What you need to do = Retype, character for character, the lines from the one with "Source Extractor 2.28.2" to the one with "116 211 8 6 14 3.2". Include both of those lines and nothing else.

— start of Records to process —

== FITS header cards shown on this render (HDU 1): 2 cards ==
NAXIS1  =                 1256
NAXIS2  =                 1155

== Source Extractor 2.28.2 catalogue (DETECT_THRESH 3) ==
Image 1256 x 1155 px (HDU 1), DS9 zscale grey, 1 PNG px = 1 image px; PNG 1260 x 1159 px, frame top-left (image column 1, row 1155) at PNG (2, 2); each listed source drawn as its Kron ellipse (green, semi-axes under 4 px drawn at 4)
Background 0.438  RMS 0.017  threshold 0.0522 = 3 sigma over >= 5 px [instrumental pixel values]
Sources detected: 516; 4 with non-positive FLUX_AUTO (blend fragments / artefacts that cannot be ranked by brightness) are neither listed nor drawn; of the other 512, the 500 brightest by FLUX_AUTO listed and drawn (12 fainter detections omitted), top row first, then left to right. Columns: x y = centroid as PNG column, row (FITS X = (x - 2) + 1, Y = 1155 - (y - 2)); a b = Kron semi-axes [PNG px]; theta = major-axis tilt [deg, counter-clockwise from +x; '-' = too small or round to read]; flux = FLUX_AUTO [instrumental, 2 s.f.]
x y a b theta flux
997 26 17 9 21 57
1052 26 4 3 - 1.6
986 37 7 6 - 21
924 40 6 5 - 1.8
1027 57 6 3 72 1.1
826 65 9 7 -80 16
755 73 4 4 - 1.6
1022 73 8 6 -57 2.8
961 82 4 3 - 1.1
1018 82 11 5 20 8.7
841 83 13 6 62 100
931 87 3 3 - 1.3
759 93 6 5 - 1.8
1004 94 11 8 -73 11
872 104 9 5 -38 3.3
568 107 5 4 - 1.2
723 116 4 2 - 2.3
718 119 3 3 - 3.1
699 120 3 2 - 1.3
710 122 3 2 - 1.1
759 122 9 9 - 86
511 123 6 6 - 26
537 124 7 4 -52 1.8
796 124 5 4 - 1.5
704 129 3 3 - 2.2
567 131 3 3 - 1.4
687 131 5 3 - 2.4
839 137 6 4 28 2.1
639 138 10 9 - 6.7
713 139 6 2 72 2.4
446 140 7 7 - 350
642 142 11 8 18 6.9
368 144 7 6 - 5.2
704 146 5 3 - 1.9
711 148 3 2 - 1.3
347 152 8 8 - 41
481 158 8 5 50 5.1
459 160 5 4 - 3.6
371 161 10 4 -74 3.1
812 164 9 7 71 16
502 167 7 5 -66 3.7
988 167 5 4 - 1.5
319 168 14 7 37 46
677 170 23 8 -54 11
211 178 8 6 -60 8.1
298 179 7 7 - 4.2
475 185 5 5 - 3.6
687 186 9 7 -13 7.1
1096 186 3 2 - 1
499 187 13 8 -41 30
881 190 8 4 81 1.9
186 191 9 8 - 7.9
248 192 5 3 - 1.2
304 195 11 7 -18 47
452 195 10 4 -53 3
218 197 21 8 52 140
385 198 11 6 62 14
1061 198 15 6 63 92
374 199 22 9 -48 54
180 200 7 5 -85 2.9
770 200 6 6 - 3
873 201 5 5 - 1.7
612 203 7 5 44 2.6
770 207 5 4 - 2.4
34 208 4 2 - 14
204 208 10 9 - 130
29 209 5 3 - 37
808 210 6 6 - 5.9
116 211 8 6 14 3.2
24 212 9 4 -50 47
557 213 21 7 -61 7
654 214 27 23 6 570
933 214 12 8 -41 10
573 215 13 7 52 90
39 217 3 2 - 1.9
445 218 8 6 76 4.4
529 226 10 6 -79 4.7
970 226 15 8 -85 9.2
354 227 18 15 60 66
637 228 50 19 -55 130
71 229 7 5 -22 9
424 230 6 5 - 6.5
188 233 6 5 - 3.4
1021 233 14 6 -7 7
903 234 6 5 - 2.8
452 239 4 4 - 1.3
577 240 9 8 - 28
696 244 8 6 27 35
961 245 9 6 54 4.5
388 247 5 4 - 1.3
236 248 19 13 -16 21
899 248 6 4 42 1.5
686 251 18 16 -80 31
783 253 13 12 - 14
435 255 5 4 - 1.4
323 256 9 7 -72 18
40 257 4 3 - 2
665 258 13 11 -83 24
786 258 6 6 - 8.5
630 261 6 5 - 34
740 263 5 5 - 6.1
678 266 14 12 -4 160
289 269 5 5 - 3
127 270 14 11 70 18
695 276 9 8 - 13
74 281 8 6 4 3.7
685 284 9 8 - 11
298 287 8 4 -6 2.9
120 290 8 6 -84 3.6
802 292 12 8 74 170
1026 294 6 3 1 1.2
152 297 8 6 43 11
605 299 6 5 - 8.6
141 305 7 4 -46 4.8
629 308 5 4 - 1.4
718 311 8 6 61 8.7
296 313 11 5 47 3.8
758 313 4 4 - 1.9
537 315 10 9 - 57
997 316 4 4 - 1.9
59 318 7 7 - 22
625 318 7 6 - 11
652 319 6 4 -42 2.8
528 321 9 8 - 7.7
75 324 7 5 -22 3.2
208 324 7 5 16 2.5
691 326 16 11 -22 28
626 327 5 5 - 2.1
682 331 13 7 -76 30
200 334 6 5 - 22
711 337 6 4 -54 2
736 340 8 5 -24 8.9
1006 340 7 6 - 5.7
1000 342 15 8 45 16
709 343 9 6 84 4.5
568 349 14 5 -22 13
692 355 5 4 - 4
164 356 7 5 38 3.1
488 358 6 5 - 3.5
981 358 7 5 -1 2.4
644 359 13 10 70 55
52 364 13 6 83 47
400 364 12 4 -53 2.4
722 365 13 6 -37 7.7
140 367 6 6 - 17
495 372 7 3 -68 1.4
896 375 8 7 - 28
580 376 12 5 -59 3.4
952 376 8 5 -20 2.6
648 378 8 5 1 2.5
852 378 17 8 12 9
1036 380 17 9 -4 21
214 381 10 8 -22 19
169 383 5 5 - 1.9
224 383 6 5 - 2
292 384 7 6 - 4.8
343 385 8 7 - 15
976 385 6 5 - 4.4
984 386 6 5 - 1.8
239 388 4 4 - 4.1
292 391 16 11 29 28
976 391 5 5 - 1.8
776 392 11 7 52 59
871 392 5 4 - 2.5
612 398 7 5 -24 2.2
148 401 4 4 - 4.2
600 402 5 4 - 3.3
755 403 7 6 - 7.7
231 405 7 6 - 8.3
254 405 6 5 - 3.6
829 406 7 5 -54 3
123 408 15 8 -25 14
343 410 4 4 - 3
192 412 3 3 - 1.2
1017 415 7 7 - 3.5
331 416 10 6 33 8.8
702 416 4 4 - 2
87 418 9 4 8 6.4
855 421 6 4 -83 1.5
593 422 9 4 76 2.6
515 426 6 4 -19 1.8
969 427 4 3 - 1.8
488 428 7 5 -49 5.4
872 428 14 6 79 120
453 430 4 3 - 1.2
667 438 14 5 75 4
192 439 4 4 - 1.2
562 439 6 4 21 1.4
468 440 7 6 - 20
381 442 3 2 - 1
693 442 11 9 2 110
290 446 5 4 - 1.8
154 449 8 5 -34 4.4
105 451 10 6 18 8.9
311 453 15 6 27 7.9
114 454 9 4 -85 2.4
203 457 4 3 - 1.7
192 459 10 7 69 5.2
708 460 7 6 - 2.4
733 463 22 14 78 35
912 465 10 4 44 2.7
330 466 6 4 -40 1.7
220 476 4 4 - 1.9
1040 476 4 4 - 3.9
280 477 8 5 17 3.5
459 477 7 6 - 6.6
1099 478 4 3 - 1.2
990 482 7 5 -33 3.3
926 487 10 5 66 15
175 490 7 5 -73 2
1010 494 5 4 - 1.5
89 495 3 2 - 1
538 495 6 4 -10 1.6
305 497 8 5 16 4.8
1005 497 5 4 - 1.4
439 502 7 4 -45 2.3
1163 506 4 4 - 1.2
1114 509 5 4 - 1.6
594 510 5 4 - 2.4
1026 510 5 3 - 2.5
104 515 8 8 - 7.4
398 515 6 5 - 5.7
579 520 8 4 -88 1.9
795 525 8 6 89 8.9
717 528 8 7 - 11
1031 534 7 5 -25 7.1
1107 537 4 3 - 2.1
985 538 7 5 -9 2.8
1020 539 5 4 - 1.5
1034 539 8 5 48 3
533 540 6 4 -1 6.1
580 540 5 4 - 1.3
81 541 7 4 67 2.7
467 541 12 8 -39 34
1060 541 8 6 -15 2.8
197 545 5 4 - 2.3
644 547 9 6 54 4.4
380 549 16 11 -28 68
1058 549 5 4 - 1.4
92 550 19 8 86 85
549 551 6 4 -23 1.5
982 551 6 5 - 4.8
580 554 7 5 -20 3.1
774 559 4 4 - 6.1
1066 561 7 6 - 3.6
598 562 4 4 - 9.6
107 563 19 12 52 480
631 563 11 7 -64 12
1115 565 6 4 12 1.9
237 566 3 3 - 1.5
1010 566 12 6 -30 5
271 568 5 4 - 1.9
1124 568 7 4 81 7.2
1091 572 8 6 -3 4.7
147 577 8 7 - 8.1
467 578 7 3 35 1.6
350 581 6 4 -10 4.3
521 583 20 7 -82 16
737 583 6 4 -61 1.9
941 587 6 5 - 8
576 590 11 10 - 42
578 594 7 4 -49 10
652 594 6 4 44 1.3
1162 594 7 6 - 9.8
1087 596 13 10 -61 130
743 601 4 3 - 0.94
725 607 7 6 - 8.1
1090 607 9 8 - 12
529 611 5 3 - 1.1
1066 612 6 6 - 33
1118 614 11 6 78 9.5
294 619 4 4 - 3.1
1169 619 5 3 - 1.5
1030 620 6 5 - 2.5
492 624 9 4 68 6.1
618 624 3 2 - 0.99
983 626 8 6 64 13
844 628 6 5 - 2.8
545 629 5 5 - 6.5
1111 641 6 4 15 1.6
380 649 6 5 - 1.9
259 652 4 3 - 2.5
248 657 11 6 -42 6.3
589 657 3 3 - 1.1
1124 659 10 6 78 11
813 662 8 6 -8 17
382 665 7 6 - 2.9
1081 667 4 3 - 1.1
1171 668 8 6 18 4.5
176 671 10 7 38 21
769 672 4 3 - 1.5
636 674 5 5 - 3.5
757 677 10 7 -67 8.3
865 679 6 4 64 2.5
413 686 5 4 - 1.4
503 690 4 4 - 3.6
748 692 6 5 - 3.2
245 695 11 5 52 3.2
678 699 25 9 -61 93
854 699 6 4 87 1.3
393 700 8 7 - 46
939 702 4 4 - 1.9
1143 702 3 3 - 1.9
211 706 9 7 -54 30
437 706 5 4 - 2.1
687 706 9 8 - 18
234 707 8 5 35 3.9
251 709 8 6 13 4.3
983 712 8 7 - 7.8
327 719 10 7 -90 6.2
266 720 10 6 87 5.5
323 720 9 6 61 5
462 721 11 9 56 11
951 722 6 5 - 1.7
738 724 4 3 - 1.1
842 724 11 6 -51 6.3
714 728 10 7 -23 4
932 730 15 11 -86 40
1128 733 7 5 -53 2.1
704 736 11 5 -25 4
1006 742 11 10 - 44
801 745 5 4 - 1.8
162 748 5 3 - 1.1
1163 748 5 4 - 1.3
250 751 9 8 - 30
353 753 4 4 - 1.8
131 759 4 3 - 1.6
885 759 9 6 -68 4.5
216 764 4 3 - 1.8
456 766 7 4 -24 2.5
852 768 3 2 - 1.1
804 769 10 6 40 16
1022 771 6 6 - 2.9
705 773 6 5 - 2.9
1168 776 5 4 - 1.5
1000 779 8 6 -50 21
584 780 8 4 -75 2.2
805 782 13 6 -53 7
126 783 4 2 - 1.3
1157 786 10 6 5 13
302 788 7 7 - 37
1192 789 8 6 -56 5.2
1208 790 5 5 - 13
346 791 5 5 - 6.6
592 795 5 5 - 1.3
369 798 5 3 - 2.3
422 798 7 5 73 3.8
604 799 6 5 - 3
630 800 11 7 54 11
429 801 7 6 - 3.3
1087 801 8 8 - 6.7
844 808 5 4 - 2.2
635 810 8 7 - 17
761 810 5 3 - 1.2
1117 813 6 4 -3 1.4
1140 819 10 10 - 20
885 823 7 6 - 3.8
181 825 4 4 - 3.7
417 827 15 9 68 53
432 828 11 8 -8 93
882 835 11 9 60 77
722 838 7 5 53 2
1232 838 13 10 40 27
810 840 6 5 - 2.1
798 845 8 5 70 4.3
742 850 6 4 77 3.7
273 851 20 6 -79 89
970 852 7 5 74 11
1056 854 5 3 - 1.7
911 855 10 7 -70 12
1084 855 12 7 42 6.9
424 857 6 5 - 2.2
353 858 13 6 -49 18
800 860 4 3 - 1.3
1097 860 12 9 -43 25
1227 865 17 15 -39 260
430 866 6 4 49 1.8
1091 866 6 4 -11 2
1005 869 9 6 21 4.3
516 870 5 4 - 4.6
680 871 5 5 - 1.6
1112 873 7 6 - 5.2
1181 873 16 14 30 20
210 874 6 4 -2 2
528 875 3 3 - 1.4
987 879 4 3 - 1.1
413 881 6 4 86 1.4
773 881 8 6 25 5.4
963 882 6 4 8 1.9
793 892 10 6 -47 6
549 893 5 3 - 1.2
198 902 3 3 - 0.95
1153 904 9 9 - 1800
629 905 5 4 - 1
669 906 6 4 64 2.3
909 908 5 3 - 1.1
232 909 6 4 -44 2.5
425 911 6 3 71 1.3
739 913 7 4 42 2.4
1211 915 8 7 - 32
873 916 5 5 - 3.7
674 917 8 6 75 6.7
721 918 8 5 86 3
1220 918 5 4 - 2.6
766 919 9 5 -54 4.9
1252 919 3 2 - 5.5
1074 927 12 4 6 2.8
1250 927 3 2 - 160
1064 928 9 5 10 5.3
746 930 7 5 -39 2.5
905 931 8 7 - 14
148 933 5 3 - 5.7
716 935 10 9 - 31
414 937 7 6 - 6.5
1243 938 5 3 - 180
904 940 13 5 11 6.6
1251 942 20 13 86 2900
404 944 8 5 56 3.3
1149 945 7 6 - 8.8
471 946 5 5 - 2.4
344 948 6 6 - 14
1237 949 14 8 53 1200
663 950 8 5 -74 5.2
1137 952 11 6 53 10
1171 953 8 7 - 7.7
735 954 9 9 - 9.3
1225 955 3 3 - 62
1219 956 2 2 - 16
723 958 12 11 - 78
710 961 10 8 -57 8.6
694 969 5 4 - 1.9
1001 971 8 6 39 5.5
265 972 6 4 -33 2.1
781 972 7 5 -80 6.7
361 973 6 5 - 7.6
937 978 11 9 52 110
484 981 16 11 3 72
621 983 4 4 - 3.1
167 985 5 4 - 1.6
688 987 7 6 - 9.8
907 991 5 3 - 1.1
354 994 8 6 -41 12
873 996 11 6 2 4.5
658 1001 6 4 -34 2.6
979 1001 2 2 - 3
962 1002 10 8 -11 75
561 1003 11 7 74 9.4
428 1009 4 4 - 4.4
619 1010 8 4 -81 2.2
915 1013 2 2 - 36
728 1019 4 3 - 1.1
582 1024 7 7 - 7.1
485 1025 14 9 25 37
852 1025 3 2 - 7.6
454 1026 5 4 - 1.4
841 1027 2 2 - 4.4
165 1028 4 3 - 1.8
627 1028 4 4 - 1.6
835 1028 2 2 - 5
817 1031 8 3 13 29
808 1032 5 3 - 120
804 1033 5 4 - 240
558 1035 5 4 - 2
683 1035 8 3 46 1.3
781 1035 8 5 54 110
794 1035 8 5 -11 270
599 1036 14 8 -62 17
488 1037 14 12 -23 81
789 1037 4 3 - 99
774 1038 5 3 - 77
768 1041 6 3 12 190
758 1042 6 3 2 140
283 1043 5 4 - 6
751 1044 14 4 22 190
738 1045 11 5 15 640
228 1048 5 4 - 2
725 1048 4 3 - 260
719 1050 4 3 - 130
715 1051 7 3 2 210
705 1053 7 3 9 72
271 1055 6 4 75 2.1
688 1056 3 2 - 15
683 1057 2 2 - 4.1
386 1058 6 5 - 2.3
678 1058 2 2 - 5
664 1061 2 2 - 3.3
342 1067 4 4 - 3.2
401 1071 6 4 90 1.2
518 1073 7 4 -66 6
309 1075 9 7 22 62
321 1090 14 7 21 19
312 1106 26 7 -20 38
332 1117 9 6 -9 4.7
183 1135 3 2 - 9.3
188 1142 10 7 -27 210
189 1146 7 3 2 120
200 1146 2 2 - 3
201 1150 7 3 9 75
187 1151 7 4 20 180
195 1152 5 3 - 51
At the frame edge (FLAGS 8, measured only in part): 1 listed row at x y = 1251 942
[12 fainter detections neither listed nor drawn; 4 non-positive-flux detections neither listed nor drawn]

— end of Records to process —

Expected answer =
== Source Extractor 2.28.2 catalogue (DETECT_THRESH 3) ==
Image 1256 x 1155 px (HDU 1), DS9 zscale grey, 1 PNG px = 1 image px; PNG 1260 x 1159 px, frame top-left (image column 1, row 1155) at PNG (2, 2); each listed source drawn as its Kron ellipse (green, semi-axes under 4 px drawn at 4)
Background 0.438  RMS 0.017  threshold 0.0522 = 3 sigma over >= 5 px [instrumental pixel values]
Sources detected: 516; 4 with non-positive FLUX_AUTO (blend fragments / artefacts that cannot be ranked by brightness) are neither listed nor drawn; of the other 512, the 500 brightest by FLUX_AUTO listed and drawn (12 fainter detections omitted), top row first, then left to right. Columns: x y = centroid as PNG column, row (FITS X = (x - 2) + 1, Y = 1155 - (y - 2)); a b = Kron semi-axes [PNG px]; theta = major-axis tilt [deg, counter-clockwise from +x; '-' = too small or round to read]; flux = FLUX_AUTO [instrumental, 2 s.f.]
x y a b theta flux
997 26 17 9 21 57
1052 26 4 3 - 1.6
986 37 7 6 - 21
924 40 6 5 - 1.8
1027 57 6 3 72 1.1
826 65 9 7 -80 16
755 73 4 4 - 1.6
1022 73 8 6 -57 2.8
961 82 4 3 - 1.1
1018 82 11 5 20 8.7
841 83 13 6 62 100
931 87 3 3 - 1.3
759 93 6 5 - 1.8
1004 94 11 8 -73 11
872 104 9 5 -38 3.3
568 107 5 4 - 1.2
723 116 4 2 - 2.3
718 119 3 3 - 3.1
699 120 3 2 - 1.3
710 122 3 2 - 1.1
759 122 9 9 - 86
511 123 6 6 - 26
537 124 7 4 -52 1.8
796 124 5 4 - 1.5
704 129 3 3 - 2.2
567 131 3 3 - 1.4
687 131 5 3 - 2.4
839 137 6 4 28 2.1
639 138 10 9 - 6.7
713 139 6 2 72 2.4
446 140 7 7 - 350
642 142 11 8 18 6.9
368 144 7 6 - 5.2
704 146 5 3 - 1.9
711 148 3 2 - 1.3
347 152 8 8 - 41
481 158 8 5 50 5.1
459 160 5 4 - 3.6
371 161 10 4 -74 3.1
812 164 9 7 71 16
502 167 7 5 -66 3.7
988 167 5 4 - 1.5
319 168 14 7 37 46
677 170 23 8 -54 11
211 178 8 6 -60 8.1
298 179 7 7 - 4.2
475 185 5 5 - 3.6
687 186 9 7 -13 7.1
1096 186 3 2 - 1
499 187 13 8 -41 30
881 190 8 4 81 1.9
186 191 9 8 - 7.9
248 192 5 3 - 1.2
304 195 11 7 -18 47
452 195 10 4 -53 3
218 197 21 8 52 140
385 198 11 6 62 14
1061 198 15 6 63 92
374 199 22 9 -48 54
180 200 7 5 -85 2.9
770 200 6 6 - 3
873 201 5 5 - 1.7
612 203 7 5 44 2.6
770 207 5 4 - 2.4
34 208 4 2 - 14
204 208 10 9 - 130
29 209 5 3 - 37
808 210 6 6 - 5.9
116 211 8 6 14 3.2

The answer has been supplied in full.